# Verilen görev
Y ve Z kuşaklarında sosyal medya narsisizmi ile sosyal medya bağımlılığını konu alan metni, son cümlesinden sonrasını yazarak sürdürünüz.

# Seçilen metin
★ ★ ★ ★

3. Y ve Z kuşaklarında sosyal medyada narsisizm ve sosyal medya bağımlılığı puanları medeni duruma göre anlamlı düzeyde farklılaşmakta mıdır?

4. Y ve Z kuşaklarında sosyal medyada narsisizm ve sosyal medya bağımlılığı puanları eğitim düzeyine göre anlamlı düzeyde farklılaşmakta mıdır?

5. Y ve Z kuşaklarında sosyal medyada narsisizm ve sosyal medya bağımlılığı puanları sosyo-ekonomik düzeye göre anlamlı düzeyde farklılaşmakta mıdır?

6. Y ve Z kuşaklarında sosyal medyada narsisizm ve sosyal medya bağımlılığı puanları arasında anlamlı ilişki var mıdır?

7. Sosyal medyada narsisizm ve kuşak değişimi sosyal medya bağımlılığını anlamlı düzeyde yordamakta mıdır?

★ ★ ★ ★

# Veri kümesi
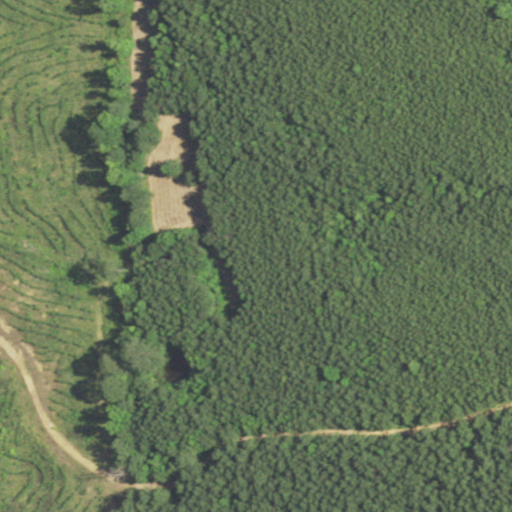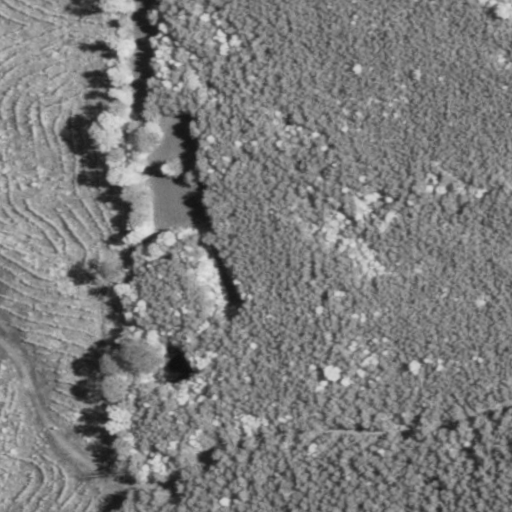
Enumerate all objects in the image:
road: (356, 453)
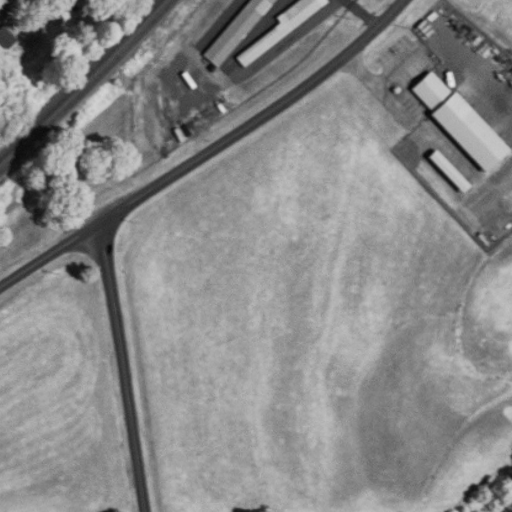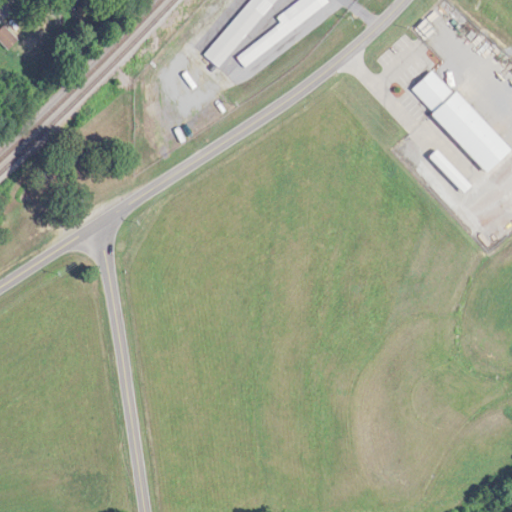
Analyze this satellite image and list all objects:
road: (47, 7)
building: (4, 11)
building: (285, 28)
building: (239, 31)
building: (7, 37)
road: (392, 71)
road: (358, 72)
railway: (81, 81)
railway: (85, 85)
road: (401, 116)
building: (456, 120)
road: (208, 151)
road: (124, 367)
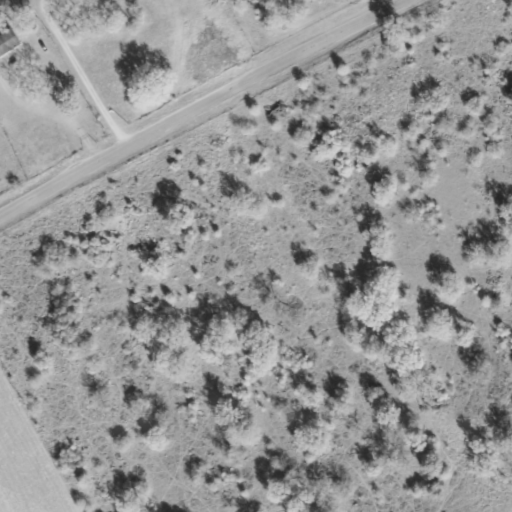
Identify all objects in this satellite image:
building: (7, 41)
road: (81, 75)
road: (199, 106)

★ ★ ★ ★

# Yanıt aşağıda
3.2. Araştırmanın Önemi

Sosyal medya bağımlılığı güncel ve sonuçları açısından hem ruhsal hem de ekonomik kayıplara sebep olabilen bir bozukluktur. İşlevsellikteki bozulmalar açısından değerlendirildiğinde mevcut bağımlılık düzeyinin tespit edilebilmesi hazırlanacak önleme programları açısından oldukça önemlidir. Kuşaklar arasında sosyal medya bağımlılığındaki farklılaşmaları görebilmek bu çalışmanın literatüre kazandıracağı bir

43 bulgu olacaktır. Aynı zamanda literatürde yeni bir kavram olan sosyal medyada narsisizmin araştırılması da alanyazına önemli katkı sağlayacaktır.

3.3. Araştırmanın Sayıltıları

Araştırmanın sayıltıları aşağıdaki gibidir.

1. Araştırmamız, internetin farklı yaş gruplarında farklı etkiler yarattığı ön görüsüyle ortaya çıkmıştır. Bu farklılıkların bir sebebi olarak da sosyal medyanın narsisitik ihtiyaçları karşılayabilmek için uygun bir mecra olduğu ve her kuşağın farklı bir narsisitik yapılanmaya sahip olduğu düşüncesidir.

2. İnternetle doğan ve büyüyen bir nesil olarak Z kuşağında sosyal medya bağımlılığı ve sosyal medyada narsisitik belirtilerin daha fazla olacağı düşünülmüştür.

3. Anketi cevaplayan katılımcıların soruları güvenilir ve içten bir şekilde cevapladığı varsayılmıştır.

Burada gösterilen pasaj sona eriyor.